DA staff focusing on improved technique

DA staff focusing on improved technique
by Robert Ziegler
September 5, 2012

While the competition is a very worthwhile aspect of the Development Academy to follow as a soccer fan, the most important aspect of the league has always been its mandating of the highest standards in player development.

To this end, the DA has included strict rules for member clubs in terms of structure, schedule, coaching education and anything else that seriously touches on player development. More than just suggestions, the DA technical staff and scouts interact regularly with club and team personnel, providing constant monitoring, evaluation and to an appropriate degree, oversight.

This season USSF begins with a full slate of nine Technical Advisors, each assigned a geographic area and a set of clubs to interact with, both in terms of evaluating training and matches, but also to oversee the scouting network charged with finding potential youth national team players via the Academy schedule, U.S. Training Centers and other scouting.
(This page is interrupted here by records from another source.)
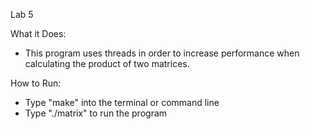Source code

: Lab 5

What it Does:
- This program uses threads in order to increase performance when calculating
the product of two matrices.

How to Run:
- Type "make" into the terminal or command line
- Type "./matrix" to run the program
The assignments (generally) for the nine Technical Advisors are as follows:

tony leporeTony Lepore

Director of Scouting Tony Lepore: Northeast

TA Rob Becerra: Southern California

TA Dave Santesteban: Texas

TA Carson Porter: Heartland

TA Brian Johnson: Midwest, Great Lakes

TA Rodrigo Marion: New York, Philadelphia

TA Juan Carlos Michia: Florida and South

TA Chris Brewer: Mid Atlantic and Southeast

TA Hugo Perez: Northern Cal and Pacific  Northwest

Lepore acknowledged that Development Academy teams and players receive the brunt of the attention from the Technical Advisors, but pointed out that the DA is not their exclusive focus.

“The majority of work they do is with the DA because that’s where the top players have migrated. It’s the same reasons we have the Academy clubs in the markets where we have them, because these have been the most important areas in the country for producing players,” Lepore said. “But there are also smaller markets where we want to keep contact with the team directors of coaching and our scouts in those areas. Of course we also include them in the U.S. Soccer Training Centers. We continue to scout non-academy matches as well.”

Lepore said another emphasis this season will be improving the resources available to coaches, both through coaching education (a new technical director course presented in modules by USSF Coaching Education Director Dave Chesler) and the accessibility to and interaction by club coaches with the Technical Advisors themselves.

This interaction will continue to be a point where Academy staff emphasize the coaching curriculum developed under Technical Director Claudio Reyna’s guidance and the drive for a national, technically-oriented style of play.

“We’re making good progress with that. We had a good example last season in FC Dallas of a team that had the courage to play the right way and still won a (U18) championship,” he said. “We still want an attacking, offensive style. Possession is important, while emphasizing technical play We’re not looking so much for direct, athletic soccer. We want to see teams playing out of the back more. Of course we’ll continue to rate teams on how they approach game defense and transition as well.”

Something else to look for in the coming season is for the U.S. Soccer Training Centers, typically one-day gatherings of top players in a given geographic area or city, to begin including younger players. This season less time will be spent on older players (who will still be tracked via the Academy matches) and more time will be spent on players from the 1999 and 2000 birth years, with an eye toward possible inclusion in the U14 National ID Camp next summer.

“This has become the best place for us to evaluate players,” Lepore said. “We’ll have approximately 200 of these across the country this season, and we have a full time administrator for these now, just to show the level of commitment that is there to making this the best program possible.”